First, define the config file and the experiment CSV file to map DNA/RNA counts to the correct replicates.
Important details for the config file: oligos are 200 bp long and barcodes are 20 bp. The linker sequence separating the barcode (read 1) from the oligo is TCTAGAGGTTCGTCGACGCGATCGCAGGAGCCGCAGTG.
Create config files
cat << 'EOF' > config.yaml
---
version: "0.7"
assignments:
GSE293036Assignment:
bc_length: 20
BC_rev_comp: false
linker: TCTAGAGGTTCGTCGACGCGATCGCAGGAGCCGCAGTG
alignment_tool:
split_number: 16
tool: bbmap
configs:
min_mapping_quality: 30
design_check:
sequence_start: 1
sequence_length: 200
FWD:
- data/SRR32870551_Barcode_1.fastq.gz
REV:
- data/SRR32870551_Barcode_2.fastq.gz
design_file: data/design.fa.gz
configs:
default: {}
experiments:
GSE293036Experiment:
bc_length: 20
split_number: 16
data_folder: data
experiment_file: experiments.csv
assignments:
GSE293036Assignment:
type: config
assignment_name: GSE293036Assignment
assignment_config: default
configs:
default:
filter:
bc_threshold: 30
EOF
Create the experiments.csv file to map DNA/RNA counts to replicates. The control samples serve as gDNA input (DNA_BC_F) for all conditions.
cat << 'EOF' > experiments.csv
Condition,Replicate,DNA_BC_F,RNA_BC_F
GM12878,3,SRR32870548_Control.fastq.gz,SRR32870536_GM12878.fastq.gz
GM12878,2,SRR32870549_Control.fastq.gz,SRR32870540_GM12878.fastq.gz
EOF
Run snakemake
Now we are ready to run MPRAsnakeflow. We run this example on one node with 60 GB memory and 16 cores.

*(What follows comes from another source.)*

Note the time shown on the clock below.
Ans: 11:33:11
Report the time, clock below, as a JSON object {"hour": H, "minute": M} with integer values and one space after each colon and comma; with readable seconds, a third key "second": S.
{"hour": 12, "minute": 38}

We run the pipeline directly in the working folder. The MPRAsnakeflow workflow can be located in a different directory. Here we assume /work/${USER}/MPRAsnakeflow.
First, do a dry run with snakemake using -n:
conda activate mprasnakeflow
snakemake -c 1 --sdm apptainer conda --snakefile /home/user/MPRAsnakeflow/workflow/Snakefile --configfile config.yaml -n --quiet rules
If the dry run finishes without errors, run the workflow. We use a machine with 16 threads/cores and 60 GB memory. Therefore, split_number is set to 16 for parallelization. We also use 8 threads for mapping (bbmap), and snakemake ensures that no more than 16 threads are used in total.
snakemake -c 16 --sdm apptainer conda --snakefile /home/user/MPRAsnakeflow/workflow/Snakefile --configfile config.yaml -q --set-threads assignment_mapping_bbmap=8 --resources mem_mb=60000
Note
Please adapt your setup when running in a cluster environment. An example SLURM profile is available in MPRAsnakeflow under profiles/default/config.yaml. You can use it with snakemake via --workflow-profile $PIPELINE/profiles/default, but adjust it first, especially the slurm_partition setting.
Results
For assignment, all output files are written to results/assignment/GSE293036Assignment. The final assignment file is results/assignment/GSE293036Assignment/assignment_barcodes.default.tsv.gz. You should also inspect the QC report: results/assignment/GSE293036Assignment/qc_report.default_GSE293036.html.
An example assignment QC report is available here: Example assignment QC report.
For experiments, all output files are written to results/experiments/GSE293036Experiment.
Final count file:
results/experiments/GSE293036Experiment/reporter_experiment.barcode.GM12878.GSE293036Assignment.default.all.tsv.gz
You should also inspect the QC report: results/experiments/GSE293036Experiment/qc_report.GM12878.GSE293036Assignment.default.html.
An example QC report is available here: GM12878 QC report.